PROBLEM REQUIREMENTS » Use the entries below and reproduce exactly the lines from the one containing "left eye: (166, 114)" down to the one containing "nose: (124, 122)", both of them included.

Records from a data source »
- Opening Delimiter -
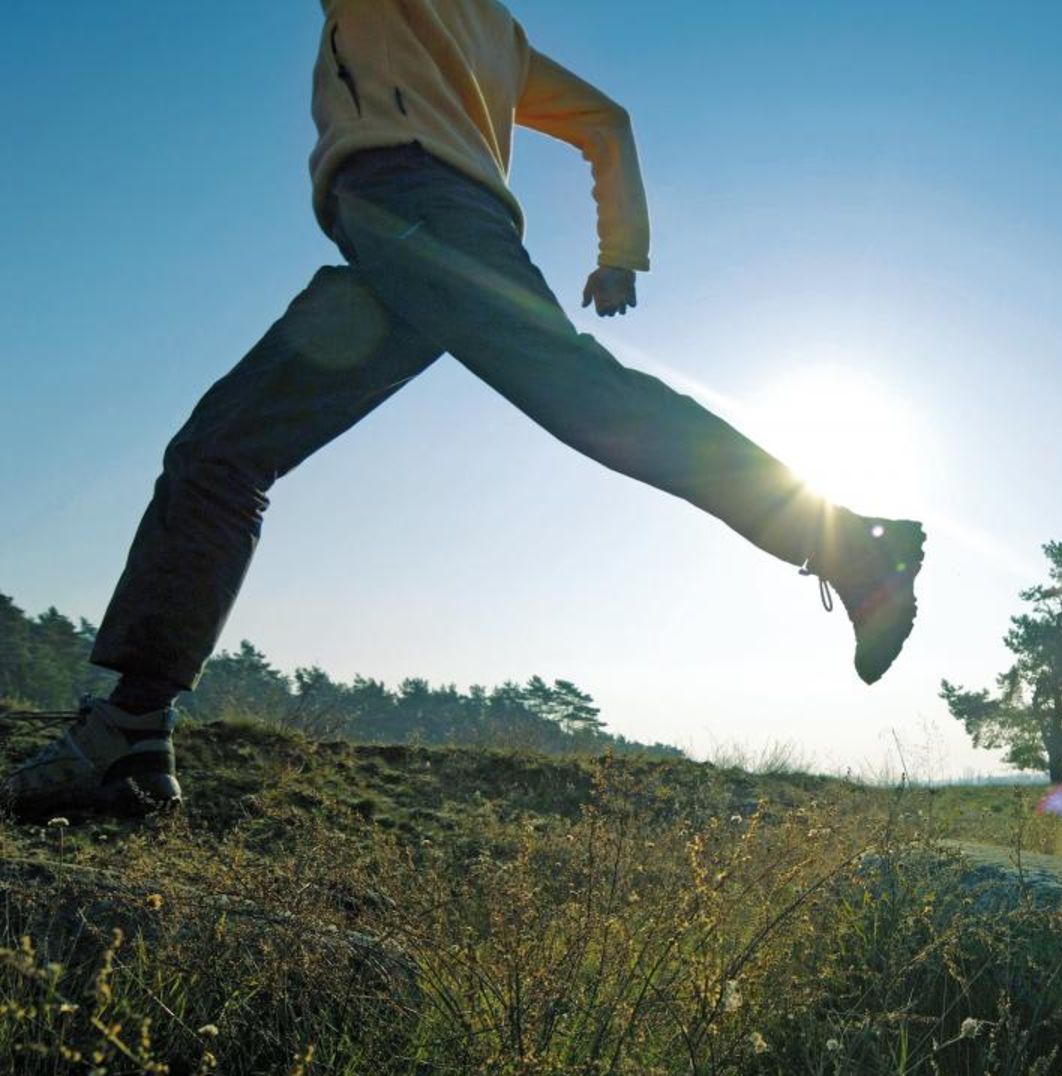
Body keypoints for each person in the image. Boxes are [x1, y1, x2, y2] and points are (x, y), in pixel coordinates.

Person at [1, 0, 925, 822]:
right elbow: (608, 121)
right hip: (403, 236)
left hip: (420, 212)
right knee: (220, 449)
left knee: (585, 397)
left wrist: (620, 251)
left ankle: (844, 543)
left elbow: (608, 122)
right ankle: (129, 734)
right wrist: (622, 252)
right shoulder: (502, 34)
- Closing Delimiter -
- Opening Delimiter -
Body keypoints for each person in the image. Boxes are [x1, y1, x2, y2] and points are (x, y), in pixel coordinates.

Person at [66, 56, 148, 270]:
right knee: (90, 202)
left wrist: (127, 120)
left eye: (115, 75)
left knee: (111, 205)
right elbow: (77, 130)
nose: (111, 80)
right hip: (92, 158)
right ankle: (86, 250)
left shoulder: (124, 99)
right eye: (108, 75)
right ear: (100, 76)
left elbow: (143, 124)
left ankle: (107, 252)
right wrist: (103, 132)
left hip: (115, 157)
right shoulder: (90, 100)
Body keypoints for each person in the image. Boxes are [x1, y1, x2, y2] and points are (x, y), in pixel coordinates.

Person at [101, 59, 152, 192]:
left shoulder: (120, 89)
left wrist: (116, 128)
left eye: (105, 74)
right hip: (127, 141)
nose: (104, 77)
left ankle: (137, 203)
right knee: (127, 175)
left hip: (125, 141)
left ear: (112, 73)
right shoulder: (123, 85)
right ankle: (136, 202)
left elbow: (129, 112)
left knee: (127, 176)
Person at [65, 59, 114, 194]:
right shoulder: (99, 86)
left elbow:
- Closing Delimiter -
- Opening Delimiter -
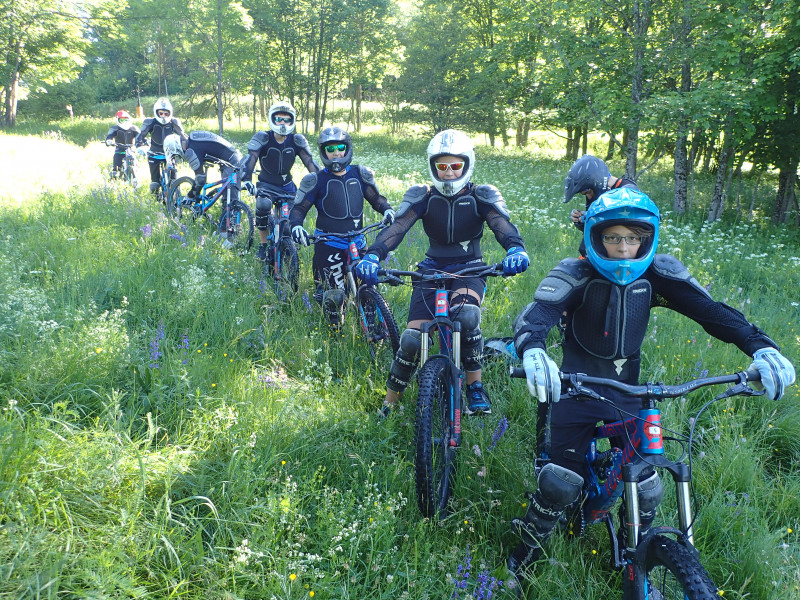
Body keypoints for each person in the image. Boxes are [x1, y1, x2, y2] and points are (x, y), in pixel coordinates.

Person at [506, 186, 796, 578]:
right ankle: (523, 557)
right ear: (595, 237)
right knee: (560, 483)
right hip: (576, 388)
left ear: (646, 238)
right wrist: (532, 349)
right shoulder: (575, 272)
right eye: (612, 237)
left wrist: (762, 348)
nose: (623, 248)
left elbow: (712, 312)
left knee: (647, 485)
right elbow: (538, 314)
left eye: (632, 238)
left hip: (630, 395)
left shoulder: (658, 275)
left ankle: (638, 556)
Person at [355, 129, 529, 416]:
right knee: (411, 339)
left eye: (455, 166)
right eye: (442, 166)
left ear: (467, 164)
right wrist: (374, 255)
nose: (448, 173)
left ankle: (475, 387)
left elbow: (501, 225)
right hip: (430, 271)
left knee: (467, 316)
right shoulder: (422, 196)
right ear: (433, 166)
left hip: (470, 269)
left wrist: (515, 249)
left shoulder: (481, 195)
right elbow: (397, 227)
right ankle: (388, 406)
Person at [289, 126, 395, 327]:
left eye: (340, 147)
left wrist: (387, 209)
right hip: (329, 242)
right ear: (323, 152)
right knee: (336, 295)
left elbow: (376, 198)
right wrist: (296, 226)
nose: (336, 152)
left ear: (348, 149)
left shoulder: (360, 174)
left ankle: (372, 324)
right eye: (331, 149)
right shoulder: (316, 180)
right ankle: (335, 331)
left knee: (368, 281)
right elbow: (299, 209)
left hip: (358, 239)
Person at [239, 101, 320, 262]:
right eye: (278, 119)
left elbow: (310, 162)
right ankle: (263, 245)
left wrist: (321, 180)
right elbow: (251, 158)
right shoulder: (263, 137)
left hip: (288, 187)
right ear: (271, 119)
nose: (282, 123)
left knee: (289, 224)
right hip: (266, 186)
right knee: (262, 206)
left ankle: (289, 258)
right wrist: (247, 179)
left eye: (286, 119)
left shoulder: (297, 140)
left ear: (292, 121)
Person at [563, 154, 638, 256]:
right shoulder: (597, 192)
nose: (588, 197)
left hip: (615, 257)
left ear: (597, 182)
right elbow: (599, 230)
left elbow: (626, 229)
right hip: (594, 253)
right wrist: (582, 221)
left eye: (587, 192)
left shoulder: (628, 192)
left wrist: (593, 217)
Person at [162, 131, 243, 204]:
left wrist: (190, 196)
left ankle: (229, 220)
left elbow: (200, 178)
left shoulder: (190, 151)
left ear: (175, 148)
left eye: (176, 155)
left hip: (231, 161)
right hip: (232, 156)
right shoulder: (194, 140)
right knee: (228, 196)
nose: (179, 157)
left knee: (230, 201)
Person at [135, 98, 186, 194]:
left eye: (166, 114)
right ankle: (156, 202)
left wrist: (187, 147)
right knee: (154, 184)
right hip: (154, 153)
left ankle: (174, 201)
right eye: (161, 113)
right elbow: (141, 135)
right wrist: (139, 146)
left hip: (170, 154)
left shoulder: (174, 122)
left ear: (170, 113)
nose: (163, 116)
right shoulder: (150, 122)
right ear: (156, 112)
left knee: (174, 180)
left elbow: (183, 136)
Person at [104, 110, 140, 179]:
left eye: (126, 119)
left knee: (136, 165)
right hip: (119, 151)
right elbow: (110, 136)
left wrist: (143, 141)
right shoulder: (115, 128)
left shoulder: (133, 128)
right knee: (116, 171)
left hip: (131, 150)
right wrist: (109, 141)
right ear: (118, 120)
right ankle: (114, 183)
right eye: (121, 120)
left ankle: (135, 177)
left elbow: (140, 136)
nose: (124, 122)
- Closing Delimiter -
ANSWER SPACE »
left eye: (166, 114)
right ankle: (156, 202)
left wrist: (187, 147)
right knee: (154, 184)
right hip: (154, 153)
left ankle: (174, 201)
right eye: (161, 113)
right elbow: (141, 135)
right wrist: (139, 146)
left hip: (170, 154)
left shoulder: (174, 122)
left ear: (170, 113)
nose: (163, 116)
right shoulder: (150, 122)
right ear: (156, 112)
left knee: (174, 180)
left elbow: (183, 136)
Person at [104, 110, 140, 179]:
left eye: (126, 119)
left knee: (136, 165)
right hip: (119, 151)
right elbow: (110, 136)
left wrist: (143, 141)
right shoulder: (115, 128)
left shoulder: (133, 128)
right knee: (116, 171)
left hip: (131, 150)
right wrist: (109, 141)
right ear: (118, 120)
right ankle: (114, 183)
right eye: (121, 120)
left ankle: (135, 177)
left elbow: (140, 136)
nose: (124, 122)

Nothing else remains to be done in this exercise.